--- What to produce ---
From the post on converting an RDD to a DataFrame, quote the stretch from "df.show(false)" through "(B,List((3,12/06/2012), (4,17/06/2012)))".

--- Extract to read ---
/---
I have a RDD like this: RDD[(Any, Array[(Any, Any)])]
I just want to convert it into a DataFrame. Thus I use this schema
val schema = StructType(Array (StructField("C1", StringType, true), StructField("C4", ArrayType(StringType, false), false)))
val df = Seq(
("A",1,"12/06/2012"),
("A",2,"13/06/2012"),
("B",3,"12/06/2012"),
("B",4,"17/06/2012"),
("C",5,"14/06/2012")).toDF("C1", "C2","C3")
df.show(false)
val rdd = df.map( line => ( line(0), (line(1), line(2))))
.groupByKey()
.mapValues(i => i.toList).foreach(println)
val output_df = sqlContext.createDataFrame(rdd, schema)
My rdd look like this:
(B,List((3,12/06/2012), (4,17/06/2012)))
(A,List((1,12/06/2012), (2,13/06/2012)))
(C,List((5,14/06/2012)))
or like this
(A,[Lscala.Tuple2;@3e8f27c9)
(C,[Lscala.Tuple2;@6f22defb)
(B,[Lscala.Tuple2;@1b8692ec)
if I use:
.mapValues(i => i.toArray)
I already try this:
val output_df = sqlContext.createDataFrame(rdd, schema)
But I get:
Error:(40, 32) overloaded method value createDataFrame with alternatives:
(data: java.util.List[_],beanClass: Class[_])org.apache.spark.sql.DataFrame <and>
(rdd: org.apache.spark.api.java.JavaRDD[_],beanClass: Class[_])org.apache.spark.sql.DataFrame <and>
(rdd: org.apache.spark.rdd.RDD[_],beanClass: Class[_])org.apache.spark.sql.DataFrame <and>
(rows: java.util.List[org.apache.spark.sql.Row],schema: org.apache.spark.sql.types.StructType)org.apache.spark.sql.DataFrame <and>
(rowRDD: org.apache.spark.api.java.JavaRDD[org.apache.spark.sql.Row],schema: org.apache.spark.sql.types.StructType)org.apache.spark.sql.DataFrame <and>
(rowRDD: org.apache.spark.rdd.RDD[org.apache.spark.sql.Row],schema: org.apache.spark.sql.types.StructType)org.apache.spark.sql.DataFrame
cannot be applied to (Unit, org.apache.spark.sql.types.StructType)
\---
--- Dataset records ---
/---
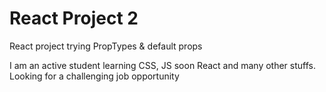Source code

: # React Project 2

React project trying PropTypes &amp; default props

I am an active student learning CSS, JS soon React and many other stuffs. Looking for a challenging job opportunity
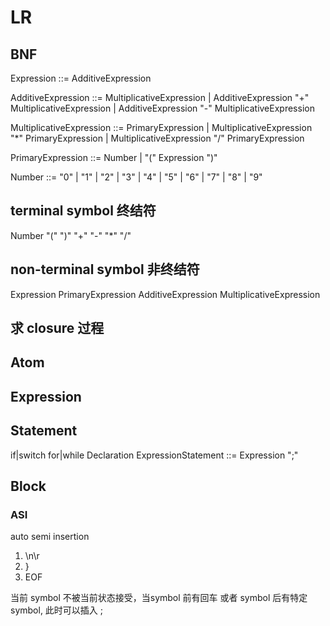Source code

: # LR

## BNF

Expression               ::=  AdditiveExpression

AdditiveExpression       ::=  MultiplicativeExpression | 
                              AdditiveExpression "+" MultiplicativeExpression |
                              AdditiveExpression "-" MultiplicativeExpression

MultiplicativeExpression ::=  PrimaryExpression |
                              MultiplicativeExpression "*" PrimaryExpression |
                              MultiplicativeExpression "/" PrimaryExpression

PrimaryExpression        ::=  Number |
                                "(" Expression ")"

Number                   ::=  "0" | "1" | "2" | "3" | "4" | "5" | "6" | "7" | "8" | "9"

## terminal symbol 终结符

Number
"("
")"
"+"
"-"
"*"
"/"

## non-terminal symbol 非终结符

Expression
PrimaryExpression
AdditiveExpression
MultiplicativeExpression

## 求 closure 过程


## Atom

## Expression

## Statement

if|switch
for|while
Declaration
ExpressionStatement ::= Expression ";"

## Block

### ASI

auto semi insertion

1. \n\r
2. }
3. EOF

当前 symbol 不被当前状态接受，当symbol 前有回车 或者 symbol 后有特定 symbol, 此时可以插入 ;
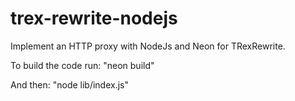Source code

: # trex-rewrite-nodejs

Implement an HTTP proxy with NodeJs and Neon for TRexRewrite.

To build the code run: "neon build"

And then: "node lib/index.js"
\---
--- Exercise answer ---
df.show(false)
val rdd = df.map( line => ( line(0), (line(1), line(2))))
.groupByKey()
.mapValues(i => i.toList).foreach(println)
val output_df = sqlContext.createDataFrame(rdd, schema)
My rdd look like this:
(B,List((3,12/06/2012), (4,17/06/2012)))